Either way, that ordinary user is trusting someone. So what advantage does that ordinary user derive from trusting an auditor over the blob distributor from the user's perspective? Especially when bearing in mind that most ordinary users do not know someone they inherently trust to act in the user's interest who has the capability to audit the code?
(Score: 2) by legont on Thursday November 29 2018, @02:05AM
Money in general and crypto targeted here in particular is all about trust. The question is if we want to trust central authorities or develop decentralized trust schemas. You are advertising authorities approach, while it might be beneficial to improve the decentralized one, say put code on blockchain.
"Wealth is the relentless enemy of understanding" - John Kenneth Galbraith.
(Score: 0) by Anonymous Coward on Thursday November 29 2018, @09:05AM
How is that different than any other endeavour in life? You trust your baker that the bread is non-toxic. You trust your doctor that his health advice is sound. You trust the building inspector that his sign-off has value. And in all those cases, you can verify the first advice by having it re-examined by another source (second opinion). This works because the second source does not have financial ties to the original source, only to you. That is why proprietary software is different: even if you were to find two separate auditors to examine proprietary source code, both would have a dependence on the original vendor.

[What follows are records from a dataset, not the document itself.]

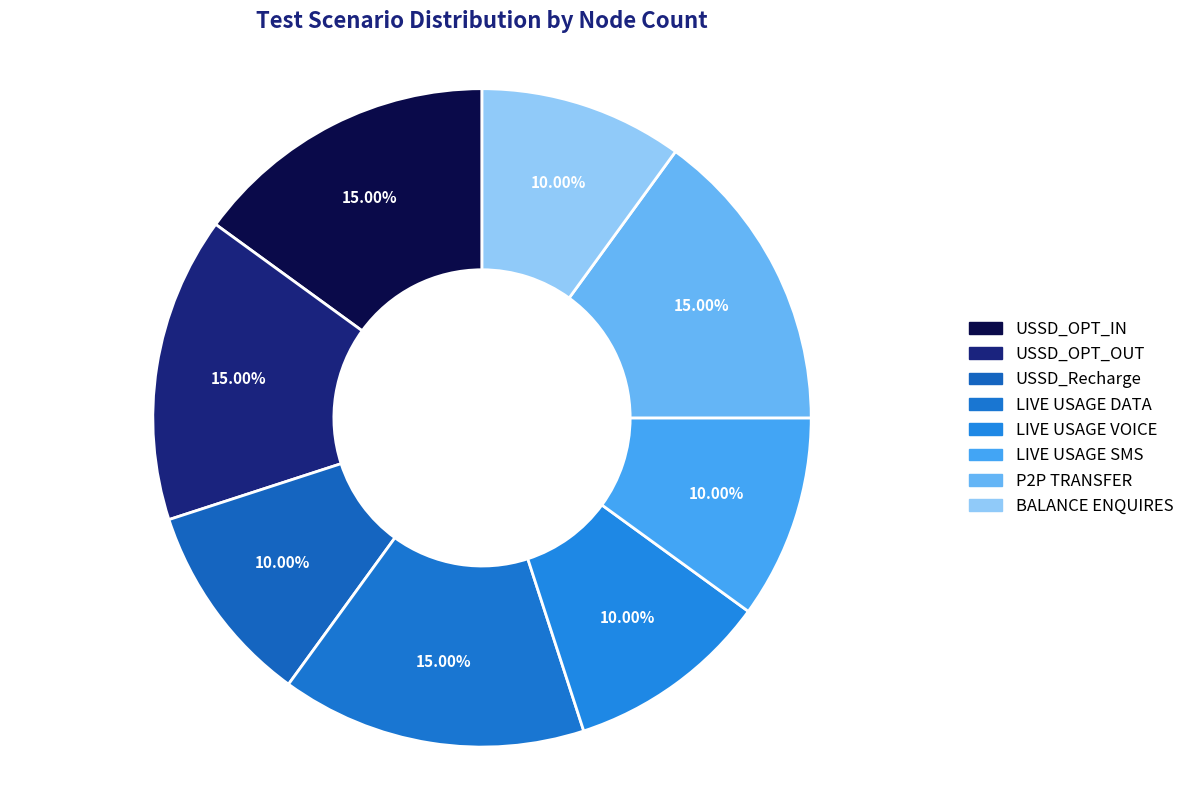

To the nearest percent, what is the combined percentage of P2P TRANSFER and USSD_OPT_OUT?

30%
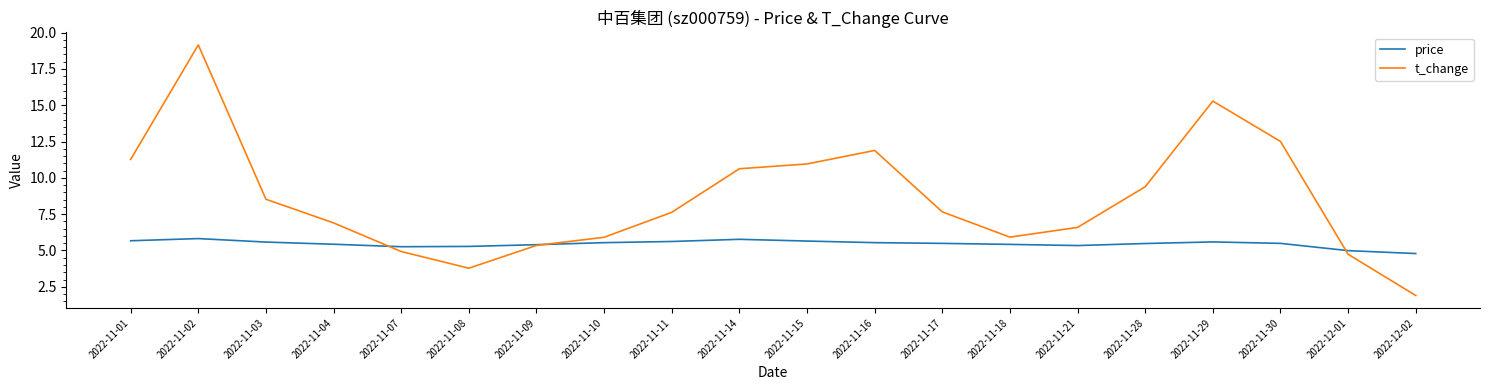

How many intersections are there between price and t_change?

3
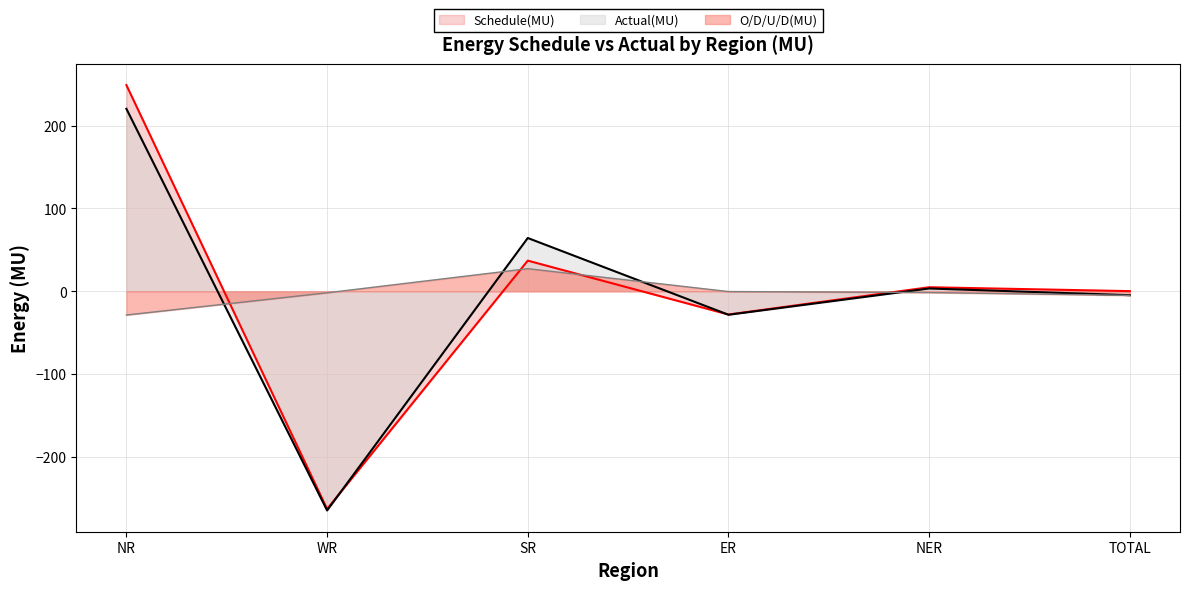

What is the label of the 5th point from the right?

WR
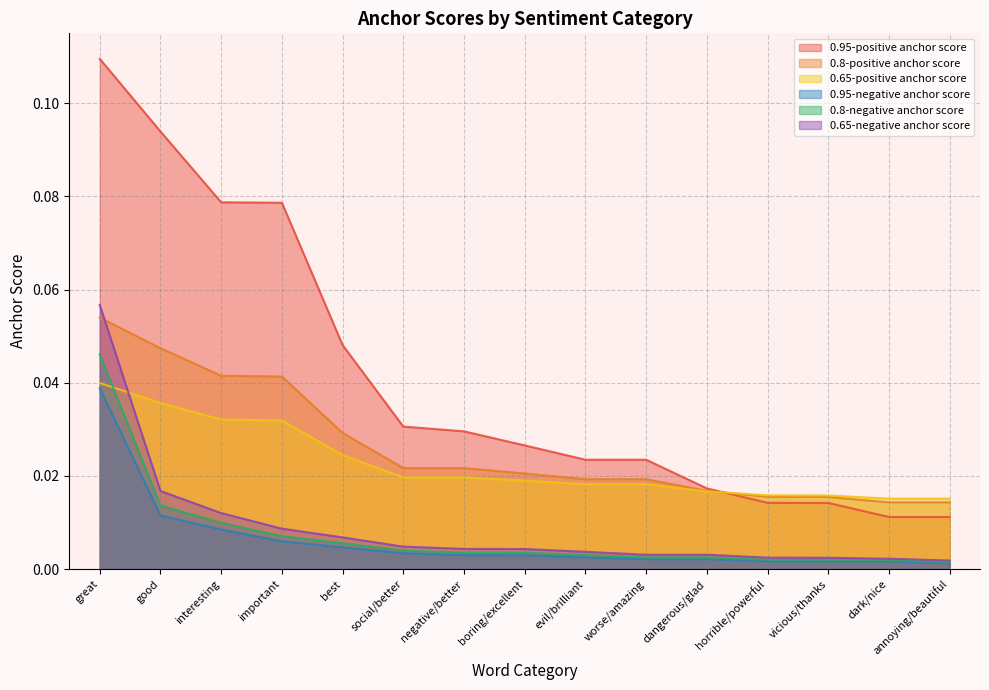

True or false: 0.8-negative anchor score has more than 0 points higher than both neighbors.

False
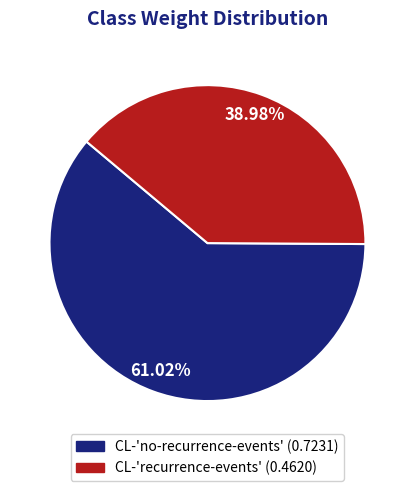

What is the total percentage of CL-'recurrence-events' and CL-'no-recurrence-events'?

100.0%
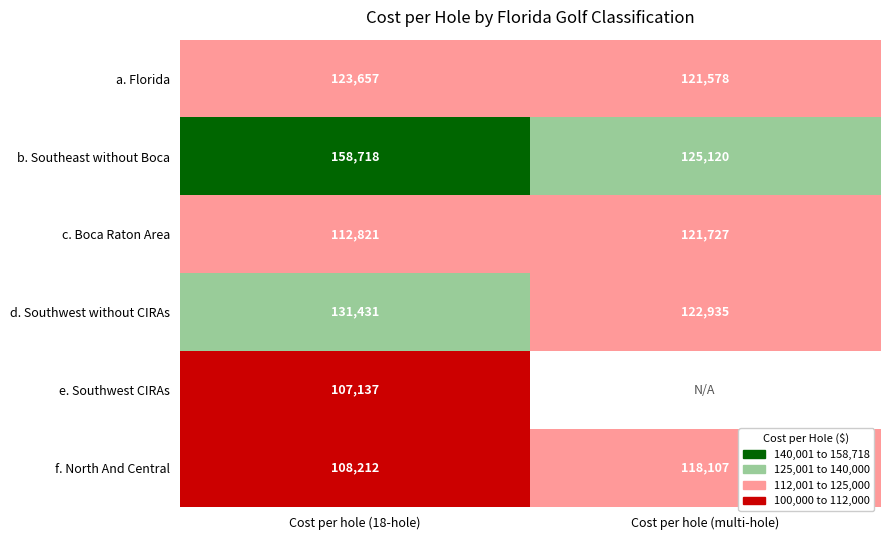

The b. Southeast without Boca series shows 125120 at Cost per hole (multi-hole). True or false?

True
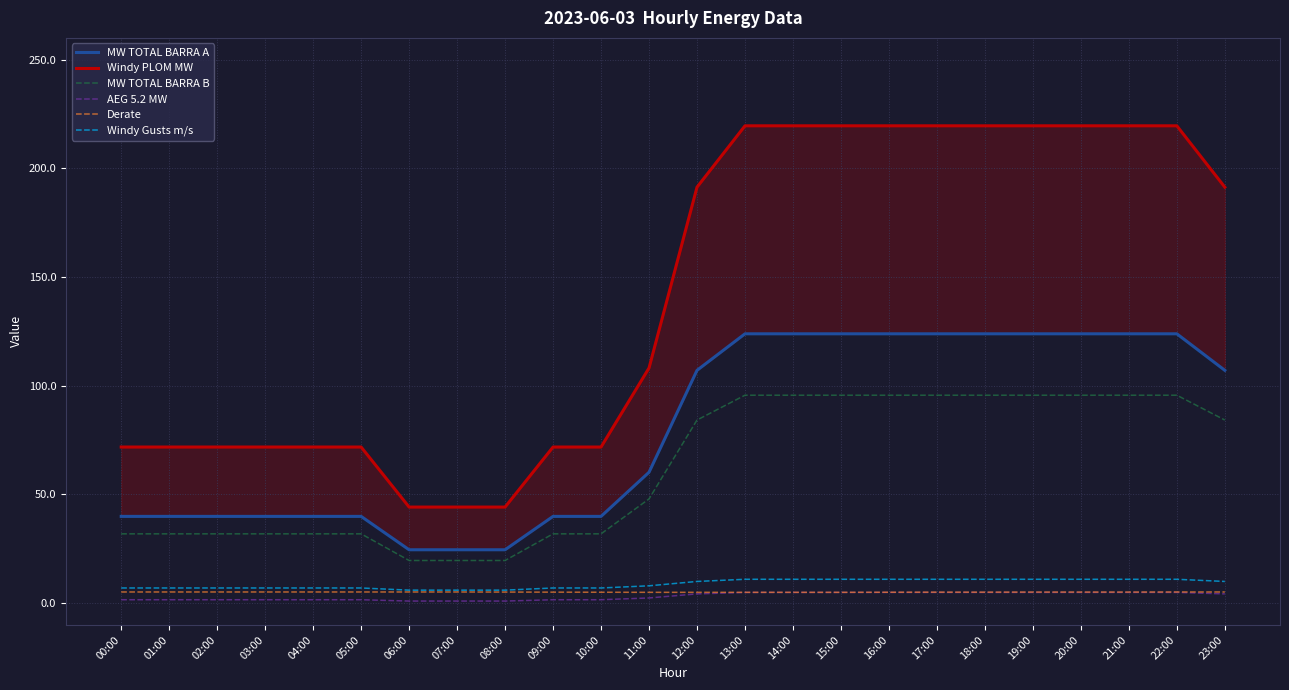

The value of AEG 5.2 MW at 23:00 is 7.2. True or false?

False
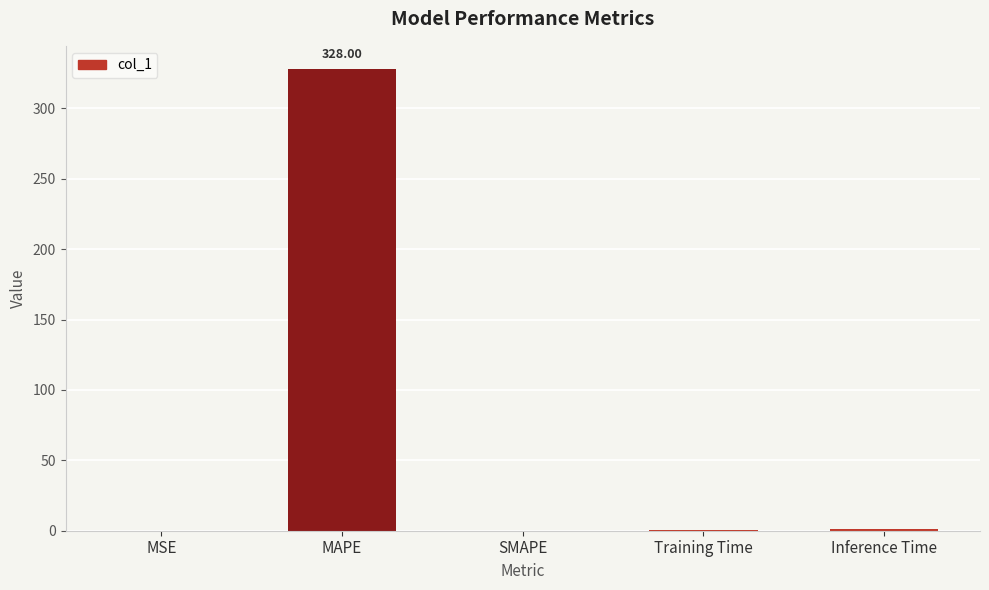

What is the sum of all values?

329.1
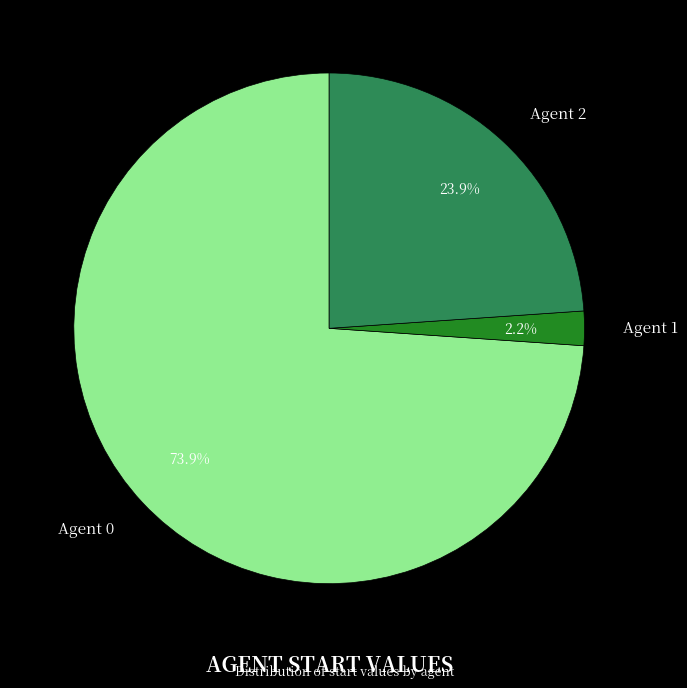

How many segments does this pie chart have?

3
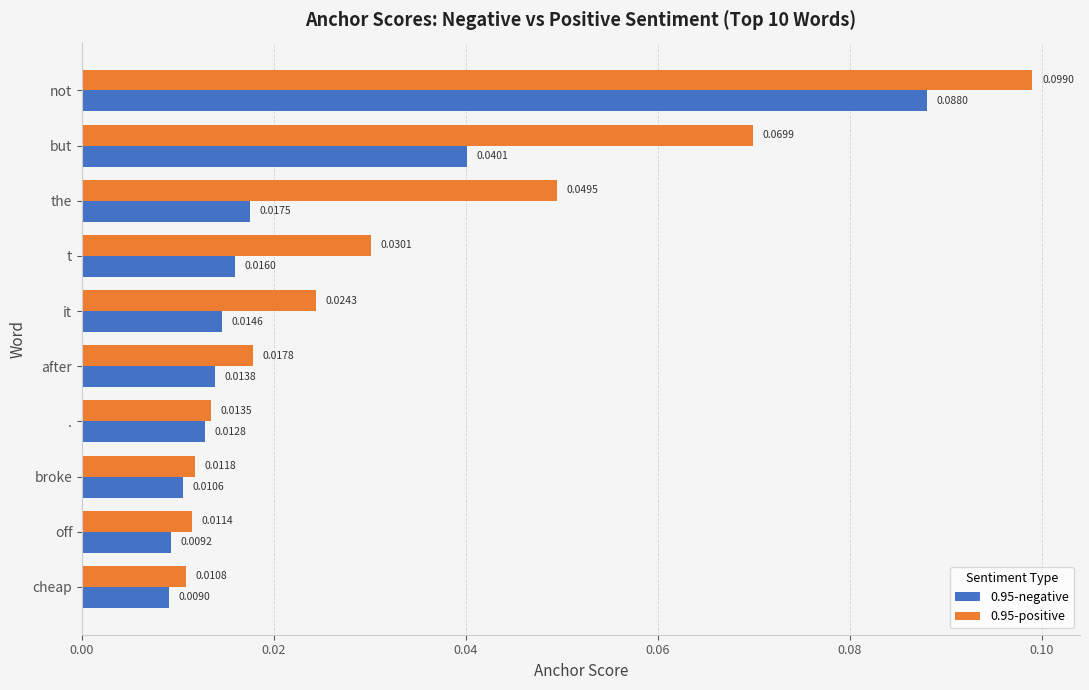

Where is 0.95-negative nearest to the value 0?

cheap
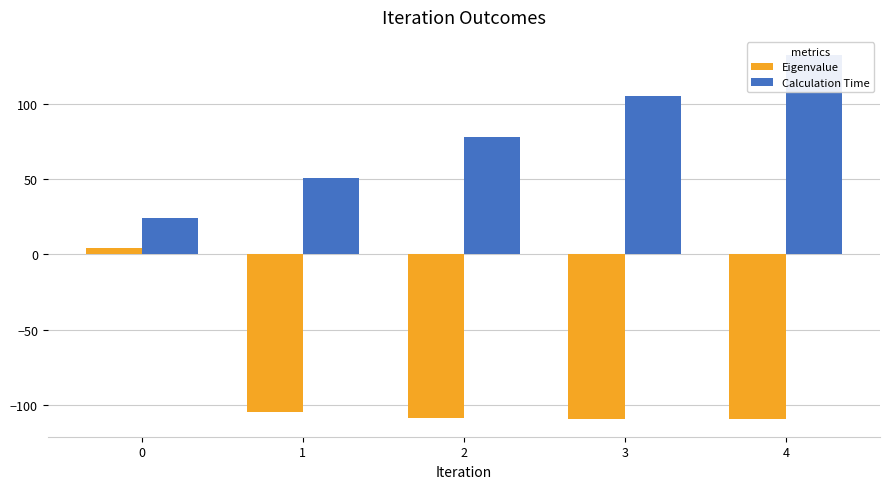

Which series has the widest spread of values?

Eigenvalue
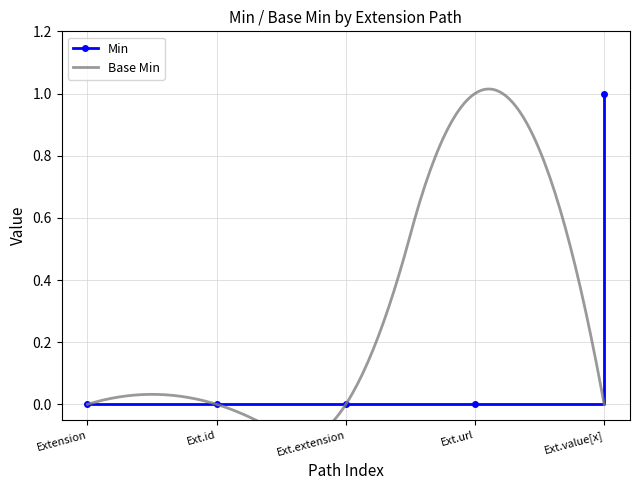

True or false: the data shows 0 at Extension.

True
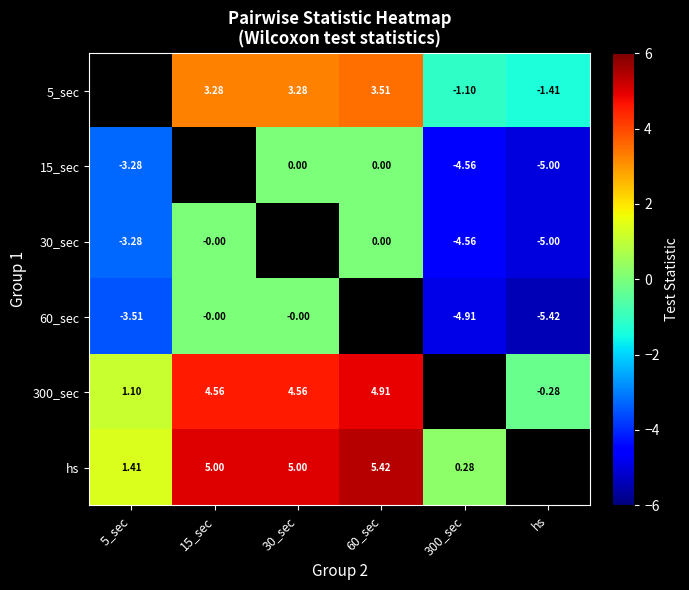

How many 30_sec values are between 0 and 1?

2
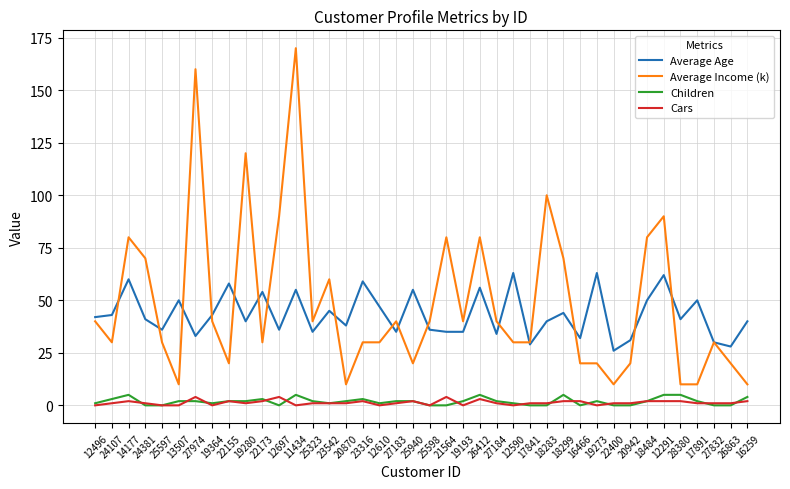

Which series has the widest spread of values?

Average Income (k)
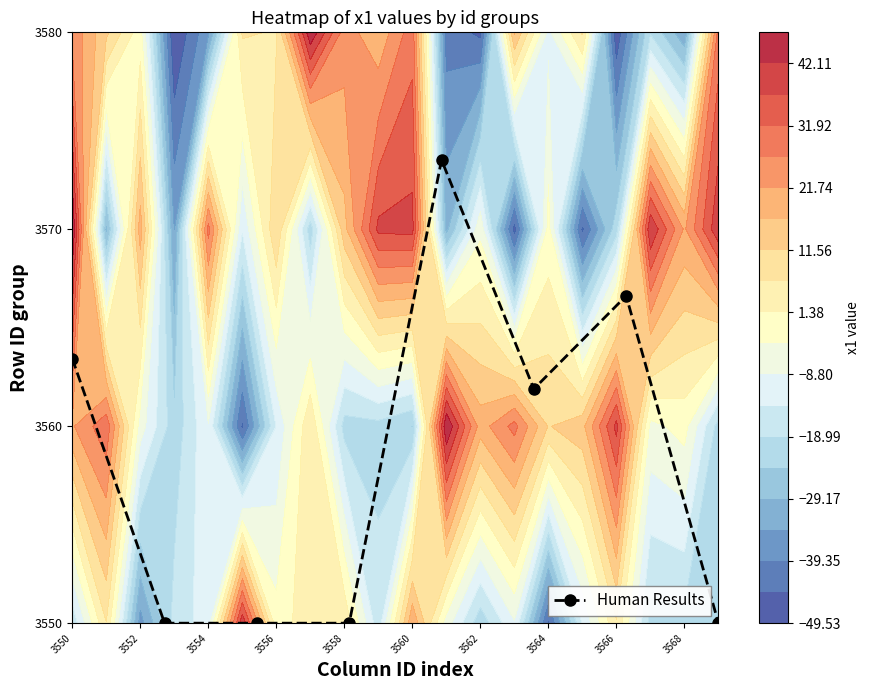

The value at 3552 is -1.3. True or false?

False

(Score: 0) by Anonymous Coward on Wednesday November 28 2018, @08:14PM
Obfuscation is common with javascript code, to save on transfer of the gigabytes of code it takes to track a user's mouse movement, or insert the perfect ad into open space.
As for the huge amounts of shitty libraries, isn't this what we were taught in software engineering to be code reuse? Just use what someone else wrote, pull it in directly from his repo. The luser programming the system doesn't care, and the luser using it has no choice.